-
Notifications
You must be signed in to change notification settings - Fork 189
Description
Hi all,
We have been testing a deployment in our application that pushes the scale of the workflow system by running a deployment that would produce 100x iterations for group of steps(~5 steps).
- Each iteration is executed sequentially, all steps are external API calls.
- So we have 1 workflow with 5 steps that execute external API calls. One of the steps long running for ~30 minutes. 5 steps are in a loop based on user input of qty.
- So we executed 100x > 1x workflow (5 steps * 100), 500 steps in Vercel World. Run has been going for 2+ hours.
This produced 1000 events in workflow as its going through its iteration. Once it reached 1000 events in workflow, it completly broke and hang up. We are seeing the following errors in Vercel logs. The run is in progress state but only produces these errors.

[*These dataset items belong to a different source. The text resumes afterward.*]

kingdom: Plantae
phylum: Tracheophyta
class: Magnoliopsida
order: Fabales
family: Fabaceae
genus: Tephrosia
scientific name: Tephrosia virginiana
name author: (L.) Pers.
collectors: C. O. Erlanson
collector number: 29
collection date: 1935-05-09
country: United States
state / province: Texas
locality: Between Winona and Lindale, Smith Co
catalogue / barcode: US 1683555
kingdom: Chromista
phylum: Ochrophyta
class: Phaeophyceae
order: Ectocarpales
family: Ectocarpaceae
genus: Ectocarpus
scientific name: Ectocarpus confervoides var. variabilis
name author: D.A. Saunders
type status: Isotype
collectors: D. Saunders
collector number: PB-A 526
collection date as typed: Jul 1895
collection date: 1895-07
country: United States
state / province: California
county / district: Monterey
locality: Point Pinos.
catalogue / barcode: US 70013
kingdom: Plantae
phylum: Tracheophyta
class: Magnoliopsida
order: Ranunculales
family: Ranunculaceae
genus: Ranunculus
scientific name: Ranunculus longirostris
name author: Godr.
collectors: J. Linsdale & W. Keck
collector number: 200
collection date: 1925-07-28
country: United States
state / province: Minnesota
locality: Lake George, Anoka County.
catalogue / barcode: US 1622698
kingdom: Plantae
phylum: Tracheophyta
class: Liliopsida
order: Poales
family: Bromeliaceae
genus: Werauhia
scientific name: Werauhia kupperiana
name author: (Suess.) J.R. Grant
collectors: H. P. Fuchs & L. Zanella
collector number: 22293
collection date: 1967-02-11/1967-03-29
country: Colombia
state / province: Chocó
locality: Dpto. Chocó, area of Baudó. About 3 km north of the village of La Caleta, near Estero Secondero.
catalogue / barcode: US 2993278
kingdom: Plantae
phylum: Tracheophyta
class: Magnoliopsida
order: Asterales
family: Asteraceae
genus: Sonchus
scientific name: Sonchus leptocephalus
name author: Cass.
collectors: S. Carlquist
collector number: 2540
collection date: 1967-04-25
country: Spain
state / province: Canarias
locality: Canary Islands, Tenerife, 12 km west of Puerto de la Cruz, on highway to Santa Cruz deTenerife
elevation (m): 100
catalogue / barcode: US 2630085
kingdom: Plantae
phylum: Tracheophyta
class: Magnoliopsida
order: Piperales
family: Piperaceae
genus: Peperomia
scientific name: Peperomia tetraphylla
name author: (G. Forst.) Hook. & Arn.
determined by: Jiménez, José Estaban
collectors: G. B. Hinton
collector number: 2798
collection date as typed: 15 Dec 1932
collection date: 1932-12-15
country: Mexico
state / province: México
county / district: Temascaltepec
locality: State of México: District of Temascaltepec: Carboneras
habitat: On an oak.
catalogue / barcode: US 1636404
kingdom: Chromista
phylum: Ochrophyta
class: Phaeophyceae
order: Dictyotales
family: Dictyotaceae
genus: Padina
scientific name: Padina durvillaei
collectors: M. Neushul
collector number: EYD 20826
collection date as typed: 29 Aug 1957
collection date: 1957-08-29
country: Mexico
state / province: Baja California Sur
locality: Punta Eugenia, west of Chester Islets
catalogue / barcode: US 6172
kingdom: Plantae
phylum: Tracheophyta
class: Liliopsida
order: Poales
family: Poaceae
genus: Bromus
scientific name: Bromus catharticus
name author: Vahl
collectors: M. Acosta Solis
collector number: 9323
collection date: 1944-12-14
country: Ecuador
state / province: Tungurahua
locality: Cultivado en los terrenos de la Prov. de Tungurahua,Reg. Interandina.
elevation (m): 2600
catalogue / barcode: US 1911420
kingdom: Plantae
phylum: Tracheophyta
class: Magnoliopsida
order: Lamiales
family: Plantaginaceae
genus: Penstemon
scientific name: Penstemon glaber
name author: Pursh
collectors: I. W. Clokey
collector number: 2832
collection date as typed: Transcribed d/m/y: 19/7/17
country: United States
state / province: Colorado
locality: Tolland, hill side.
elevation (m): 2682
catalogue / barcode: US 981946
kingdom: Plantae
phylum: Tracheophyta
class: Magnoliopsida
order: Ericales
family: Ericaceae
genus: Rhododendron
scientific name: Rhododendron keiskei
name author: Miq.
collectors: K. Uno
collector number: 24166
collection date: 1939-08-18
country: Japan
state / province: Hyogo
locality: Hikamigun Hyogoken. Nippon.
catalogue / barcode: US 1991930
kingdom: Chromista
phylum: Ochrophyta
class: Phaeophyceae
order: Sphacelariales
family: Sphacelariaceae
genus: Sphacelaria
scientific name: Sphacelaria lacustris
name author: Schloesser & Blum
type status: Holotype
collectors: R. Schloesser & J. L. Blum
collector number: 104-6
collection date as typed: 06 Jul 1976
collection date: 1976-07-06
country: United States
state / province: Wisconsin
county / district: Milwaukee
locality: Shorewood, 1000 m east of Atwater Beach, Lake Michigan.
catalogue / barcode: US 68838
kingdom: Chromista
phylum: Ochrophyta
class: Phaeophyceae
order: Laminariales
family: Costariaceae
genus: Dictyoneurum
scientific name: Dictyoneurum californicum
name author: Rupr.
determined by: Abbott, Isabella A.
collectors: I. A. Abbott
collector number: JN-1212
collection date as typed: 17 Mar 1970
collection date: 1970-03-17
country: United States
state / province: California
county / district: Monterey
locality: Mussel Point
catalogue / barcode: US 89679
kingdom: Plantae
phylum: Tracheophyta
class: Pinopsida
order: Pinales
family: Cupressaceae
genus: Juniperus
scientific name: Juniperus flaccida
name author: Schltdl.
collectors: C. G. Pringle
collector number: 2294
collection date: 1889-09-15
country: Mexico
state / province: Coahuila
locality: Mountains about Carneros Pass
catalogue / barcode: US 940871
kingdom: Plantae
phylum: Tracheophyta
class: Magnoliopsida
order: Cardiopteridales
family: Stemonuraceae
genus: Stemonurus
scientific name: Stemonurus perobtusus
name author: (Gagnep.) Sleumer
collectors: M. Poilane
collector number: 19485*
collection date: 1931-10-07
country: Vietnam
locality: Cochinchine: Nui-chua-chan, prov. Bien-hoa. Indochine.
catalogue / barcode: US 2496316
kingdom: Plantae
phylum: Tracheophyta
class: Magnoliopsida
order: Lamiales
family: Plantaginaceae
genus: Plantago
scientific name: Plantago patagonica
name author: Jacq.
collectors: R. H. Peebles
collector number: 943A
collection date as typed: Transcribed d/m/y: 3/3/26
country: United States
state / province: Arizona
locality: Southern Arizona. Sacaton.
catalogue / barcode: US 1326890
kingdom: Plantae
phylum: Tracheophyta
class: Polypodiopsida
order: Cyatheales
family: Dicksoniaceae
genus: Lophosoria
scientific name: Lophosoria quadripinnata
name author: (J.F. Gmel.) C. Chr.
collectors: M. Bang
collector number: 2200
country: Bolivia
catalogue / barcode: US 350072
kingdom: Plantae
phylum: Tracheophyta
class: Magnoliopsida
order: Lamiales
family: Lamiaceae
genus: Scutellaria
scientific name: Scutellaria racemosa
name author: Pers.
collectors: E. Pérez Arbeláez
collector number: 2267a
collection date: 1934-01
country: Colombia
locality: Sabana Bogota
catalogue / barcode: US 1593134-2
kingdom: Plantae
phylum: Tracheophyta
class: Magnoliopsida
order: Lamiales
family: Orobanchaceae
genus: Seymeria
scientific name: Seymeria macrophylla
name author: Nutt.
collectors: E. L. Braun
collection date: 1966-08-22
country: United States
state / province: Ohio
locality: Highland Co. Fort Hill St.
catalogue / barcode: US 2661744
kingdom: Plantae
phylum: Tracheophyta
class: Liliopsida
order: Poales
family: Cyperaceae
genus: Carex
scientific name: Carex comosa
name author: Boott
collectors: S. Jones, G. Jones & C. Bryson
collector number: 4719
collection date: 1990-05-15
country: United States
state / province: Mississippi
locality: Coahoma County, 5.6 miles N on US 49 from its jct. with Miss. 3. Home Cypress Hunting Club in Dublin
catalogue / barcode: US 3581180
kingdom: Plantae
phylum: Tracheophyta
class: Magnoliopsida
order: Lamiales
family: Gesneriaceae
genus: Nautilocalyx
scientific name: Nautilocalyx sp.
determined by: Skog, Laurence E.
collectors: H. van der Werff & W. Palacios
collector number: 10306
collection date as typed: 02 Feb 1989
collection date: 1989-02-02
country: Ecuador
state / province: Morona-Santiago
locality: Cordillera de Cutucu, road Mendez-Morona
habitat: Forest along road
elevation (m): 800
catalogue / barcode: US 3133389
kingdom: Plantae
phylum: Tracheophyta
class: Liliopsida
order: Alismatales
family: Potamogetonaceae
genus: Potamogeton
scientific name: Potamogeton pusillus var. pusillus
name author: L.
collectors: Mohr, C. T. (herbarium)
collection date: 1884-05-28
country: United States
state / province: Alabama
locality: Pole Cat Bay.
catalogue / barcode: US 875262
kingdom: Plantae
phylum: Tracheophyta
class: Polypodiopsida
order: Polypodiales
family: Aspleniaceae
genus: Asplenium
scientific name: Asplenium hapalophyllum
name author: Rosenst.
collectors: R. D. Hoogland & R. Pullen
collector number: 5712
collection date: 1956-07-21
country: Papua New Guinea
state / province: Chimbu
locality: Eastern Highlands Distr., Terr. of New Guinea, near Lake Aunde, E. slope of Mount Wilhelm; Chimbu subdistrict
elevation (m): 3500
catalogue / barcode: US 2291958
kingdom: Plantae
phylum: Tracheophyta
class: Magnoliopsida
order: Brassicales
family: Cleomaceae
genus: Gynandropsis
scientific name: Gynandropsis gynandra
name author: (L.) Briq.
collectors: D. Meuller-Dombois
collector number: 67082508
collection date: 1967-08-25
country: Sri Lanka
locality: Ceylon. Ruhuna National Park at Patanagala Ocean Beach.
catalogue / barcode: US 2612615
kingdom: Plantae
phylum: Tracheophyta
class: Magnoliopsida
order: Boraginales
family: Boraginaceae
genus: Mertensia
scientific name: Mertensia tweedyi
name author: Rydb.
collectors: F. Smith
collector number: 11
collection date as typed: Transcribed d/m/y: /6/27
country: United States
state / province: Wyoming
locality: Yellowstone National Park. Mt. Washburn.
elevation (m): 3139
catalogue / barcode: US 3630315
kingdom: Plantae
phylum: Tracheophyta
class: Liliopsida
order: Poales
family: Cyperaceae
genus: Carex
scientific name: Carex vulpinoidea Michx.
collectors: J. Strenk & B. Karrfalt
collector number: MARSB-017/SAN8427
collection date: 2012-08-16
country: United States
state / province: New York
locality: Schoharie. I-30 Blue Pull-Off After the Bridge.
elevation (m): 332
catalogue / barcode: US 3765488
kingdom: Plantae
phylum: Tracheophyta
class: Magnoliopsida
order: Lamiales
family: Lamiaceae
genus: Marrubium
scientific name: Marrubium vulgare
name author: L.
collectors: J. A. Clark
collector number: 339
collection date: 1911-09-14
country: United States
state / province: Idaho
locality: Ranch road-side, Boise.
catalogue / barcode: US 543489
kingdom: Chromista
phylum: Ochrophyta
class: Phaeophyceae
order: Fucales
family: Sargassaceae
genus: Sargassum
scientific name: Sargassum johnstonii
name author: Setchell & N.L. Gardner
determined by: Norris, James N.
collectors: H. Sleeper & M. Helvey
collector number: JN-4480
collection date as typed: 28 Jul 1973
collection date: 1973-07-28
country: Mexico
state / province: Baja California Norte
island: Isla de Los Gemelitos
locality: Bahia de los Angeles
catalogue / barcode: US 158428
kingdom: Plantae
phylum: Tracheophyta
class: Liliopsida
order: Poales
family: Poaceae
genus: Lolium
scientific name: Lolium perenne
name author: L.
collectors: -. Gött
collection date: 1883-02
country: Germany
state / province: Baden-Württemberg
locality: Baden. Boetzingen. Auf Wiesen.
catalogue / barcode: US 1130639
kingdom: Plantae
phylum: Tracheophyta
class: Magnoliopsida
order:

Queue callback error: Error [WorkflowAPIError]: workflow step step_01KH7ATNEGDTGCRZP97F42ZYEZ not found at ignore-listed frames { cause: undefined, status: 404, code: undefined, url: 'https://vercel-workflow.com/api/v1/runs/wrun_01KH7ATFXVM4Z6WWZG57EYJXN7/steps/step_01KH7ATNEGDTGCRZP97F42ZYEZ?remoteRefBehavior=resolve' }
and
Error: Failed to find Server Action "009b8da430e8bc0ffef7dfbbe7a31524830b1a36a2". This request might be from an older or newer deployment. Read more: https://nextjs.org/docs/messages/failed-to-find-server-action at ignore-listed frames
We also noticed increasing number of Vercel Runtime Timeout Error: Task timed out after 800 seconds, which does not affect the workflow but causes stream to hang up sometimes to UI communicating progress updates.
This is real scenario where we would run this in production every day. What is the recommended approach to implement Vercel workflows for such large run( 5 steps of external api calls, long running, that need ot be done in groups of 100-200s daily)?